PROBLEMS TO SOLVE:
1. Please explain, in one to three sentences, why the post on the Krugman and Wells review says the slump drags on.
2. In the post on the Krugman and Wells review, what do Thomas Mann and Norman Ornstein argue Congress is close to?

READING TEXT:
··········

06.25.12
They read the books so you don’t have to…
Paul Krugman linked to his and Robin Wells’ review of a handful of books for a famous publication. It’s not so much a book review as an analysis of the Great Recession, the whys of political and economic paralysis and the bleak future.
The government — and as a consequence, the country, has become unworkable, they conclude. It’s an analysis that leads one to believe the US is a new, but bad, thing — essentially the largest and most powerful failed state in the world.
The immediate effect of this bitter [two party] confrontation has been to paralyze economic policy in the crisis. Obama might have had a window of opportunity in his first few months in office, but as Scheiber shows, that window was lost—and there has been little chance of effective action since. So the slump drags on. But as Thomas Mann and Norman Ornstein say in the title of their new book, It’s Even Worse Than It Looks.* They argue that Congress—and indeed the whole American political system—is close to complete institutional collapse … ultimately the deep problem isn’t about personalities or individual leadership, it’s about the nation as a whole. Something has gone very wrong with America, not just its economy, but its ability to function as a democratic nation. And it’s hard to see when or how that wrongness will get fixed.
This isn’t news to anyone who’s been living through it. However, it is edifying to see it so persuasively put together.

··········

[Records from a collection]
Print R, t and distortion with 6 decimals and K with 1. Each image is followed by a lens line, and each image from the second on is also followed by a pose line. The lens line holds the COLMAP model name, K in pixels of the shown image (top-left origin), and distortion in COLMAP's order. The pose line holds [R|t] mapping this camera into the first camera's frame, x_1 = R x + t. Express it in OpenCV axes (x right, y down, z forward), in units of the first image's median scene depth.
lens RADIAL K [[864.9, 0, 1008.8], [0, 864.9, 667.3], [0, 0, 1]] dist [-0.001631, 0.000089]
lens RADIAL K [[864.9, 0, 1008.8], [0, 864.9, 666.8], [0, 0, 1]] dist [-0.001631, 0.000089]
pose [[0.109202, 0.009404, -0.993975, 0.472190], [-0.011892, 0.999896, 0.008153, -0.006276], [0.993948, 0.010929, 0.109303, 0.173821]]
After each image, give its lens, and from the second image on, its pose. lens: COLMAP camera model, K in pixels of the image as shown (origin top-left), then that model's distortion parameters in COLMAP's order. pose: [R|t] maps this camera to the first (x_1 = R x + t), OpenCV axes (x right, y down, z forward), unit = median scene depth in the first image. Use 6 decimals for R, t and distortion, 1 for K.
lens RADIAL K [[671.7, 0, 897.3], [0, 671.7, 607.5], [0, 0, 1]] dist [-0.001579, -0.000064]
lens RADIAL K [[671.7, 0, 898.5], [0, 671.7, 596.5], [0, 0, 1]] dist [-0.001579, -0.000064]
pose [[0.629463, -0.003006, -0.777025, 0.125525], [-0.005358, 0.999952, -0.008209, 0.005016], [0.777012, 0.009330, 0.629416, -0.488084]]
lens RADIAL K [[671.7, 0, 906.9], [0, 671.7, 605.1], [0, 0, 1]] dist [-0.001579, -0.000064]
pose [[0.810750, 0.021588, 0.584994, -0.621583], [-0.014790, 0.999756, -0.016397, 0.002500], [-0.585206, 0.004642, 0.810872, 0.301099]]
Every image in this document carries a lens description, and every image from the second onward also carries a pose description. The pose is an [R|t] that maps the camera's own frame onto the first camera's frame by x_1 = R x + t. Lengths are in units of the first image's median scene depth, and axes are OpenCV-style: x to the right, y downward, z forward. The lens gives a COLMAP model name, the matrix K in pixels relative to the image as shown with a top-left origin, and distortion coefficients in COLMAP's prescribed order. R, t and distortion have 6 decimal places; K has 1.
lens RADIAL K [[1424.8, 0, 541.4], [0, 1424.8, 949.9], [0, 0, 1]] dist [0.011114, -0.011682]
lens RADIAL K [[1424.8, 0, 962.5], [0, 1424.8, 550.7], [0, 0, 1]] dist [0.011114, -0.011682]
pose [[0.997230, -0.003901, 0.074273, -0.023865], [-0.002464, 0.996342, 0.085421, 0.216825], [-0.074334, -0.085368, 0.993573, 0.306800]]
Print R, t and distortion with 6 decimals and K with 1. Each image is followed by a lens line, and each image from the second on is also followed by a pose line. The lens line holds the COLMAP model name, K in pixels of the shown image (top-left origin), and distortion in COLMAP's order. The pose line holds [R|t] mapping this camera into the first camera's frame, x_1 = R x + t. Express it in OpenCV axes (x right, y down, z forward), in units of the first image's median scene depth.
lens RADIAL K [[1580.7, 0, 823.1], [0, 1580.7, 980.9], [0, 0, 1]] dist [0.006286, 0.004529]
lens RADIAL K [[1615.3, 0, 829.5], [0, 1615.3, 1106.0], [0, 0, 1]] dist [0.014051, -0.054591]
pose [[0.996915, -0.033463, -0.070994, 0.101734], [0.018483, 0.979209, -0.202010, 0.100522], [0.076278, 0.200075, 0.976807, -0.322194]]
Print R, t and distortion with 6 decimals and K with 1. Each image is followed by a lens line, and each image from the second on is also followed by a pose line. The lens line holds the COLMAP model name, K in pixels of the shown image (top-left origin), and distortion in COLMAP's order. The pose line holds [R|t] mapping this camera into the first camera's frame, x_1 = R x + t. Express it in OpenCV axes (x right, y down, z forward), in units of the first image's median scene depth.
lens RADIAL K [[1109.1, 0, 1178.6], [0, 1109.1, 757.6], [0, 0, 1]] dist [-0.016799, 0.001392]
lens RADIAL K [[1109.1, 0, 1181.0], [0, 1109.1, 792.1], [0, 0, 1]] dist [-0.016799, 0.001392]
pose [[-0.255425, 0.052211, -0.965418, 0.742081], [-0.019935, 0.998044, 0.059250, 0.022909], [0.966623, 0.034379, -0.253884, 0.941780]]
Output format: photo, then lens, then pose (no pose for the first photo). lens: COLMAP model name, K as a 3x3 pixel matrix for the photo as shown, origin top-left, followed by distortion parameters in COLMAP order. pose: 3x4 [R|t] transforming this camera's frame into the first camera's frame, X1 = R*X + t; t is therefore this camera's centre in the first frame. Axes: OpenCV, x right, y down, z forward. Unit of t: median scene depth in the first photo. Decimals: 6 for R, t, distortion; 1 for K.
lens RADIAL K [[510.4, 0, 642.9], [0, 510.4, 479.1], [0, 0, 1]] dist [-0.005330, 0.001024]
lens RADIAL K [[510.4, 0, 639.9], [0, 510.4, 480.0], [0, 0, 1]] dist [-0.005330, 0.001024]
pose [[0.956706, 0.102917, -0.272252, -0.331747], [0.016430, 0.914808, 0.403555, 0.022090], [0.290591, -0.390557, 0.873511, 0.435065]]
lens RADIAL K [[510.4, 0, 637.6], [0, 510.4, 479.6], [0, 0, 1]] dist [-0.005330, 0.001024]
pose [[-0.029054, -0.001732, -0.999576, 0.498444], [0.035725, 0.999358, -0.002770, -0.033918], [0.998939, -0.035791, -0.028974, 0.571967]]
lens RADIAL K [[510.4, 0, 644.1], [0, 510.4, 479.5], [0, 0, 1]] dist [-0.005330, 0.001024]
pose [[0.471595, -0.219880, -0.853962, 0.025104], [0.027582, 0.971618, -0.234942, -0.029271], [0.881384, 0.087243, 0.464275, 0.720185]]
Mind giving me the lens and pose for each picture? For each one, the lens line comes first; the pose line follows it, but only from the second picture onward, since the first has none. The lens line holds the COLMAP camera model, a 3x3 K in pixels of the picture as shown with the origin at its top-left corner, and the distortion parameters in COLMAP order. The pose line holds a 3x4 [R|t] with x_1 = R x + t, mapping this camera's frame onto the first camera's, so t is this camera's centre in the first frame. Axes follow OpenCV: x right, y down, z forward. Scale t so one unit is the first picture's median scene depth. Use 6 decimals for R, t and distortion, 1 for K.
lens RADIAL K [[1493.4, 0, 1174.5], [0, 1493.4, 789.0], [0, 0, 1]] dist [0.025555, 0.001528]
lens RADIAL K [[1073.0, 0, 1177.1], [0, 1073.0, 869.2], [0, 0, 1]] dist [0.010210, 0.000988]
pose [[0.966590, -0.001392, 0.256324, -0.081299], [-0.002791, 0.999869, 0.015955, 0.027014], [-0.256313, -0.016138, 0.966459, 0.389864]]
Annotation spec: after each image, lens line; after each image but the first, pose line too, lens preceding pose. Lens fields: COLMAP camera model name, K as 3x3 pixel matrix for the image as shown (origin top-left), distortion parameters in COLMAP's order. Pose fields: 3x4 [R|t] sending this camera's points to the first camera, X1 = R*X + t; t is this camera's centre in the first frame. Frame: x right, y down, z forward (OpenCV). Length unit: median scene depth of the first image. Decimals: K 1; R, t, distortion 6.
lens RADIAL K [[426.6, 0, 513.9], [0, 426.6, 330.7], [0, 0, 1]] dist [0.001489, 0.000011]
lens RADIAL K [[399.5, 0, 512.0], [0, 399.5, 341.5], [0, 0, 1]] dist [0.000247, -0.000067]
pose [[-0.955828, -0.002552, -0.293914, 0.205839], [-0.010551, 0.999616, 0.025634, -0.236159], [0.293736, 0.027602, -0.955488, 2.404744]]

··········

ANSWERS TO THIS EXERCISE:
1. The bitter two-party confrontation has paralyzed economic policy in the crisis. Obama may have had a window of opportunity in his first few months in office, but that window was lost, and there has been little chance of effective action since.

2. Complete institutional collapse.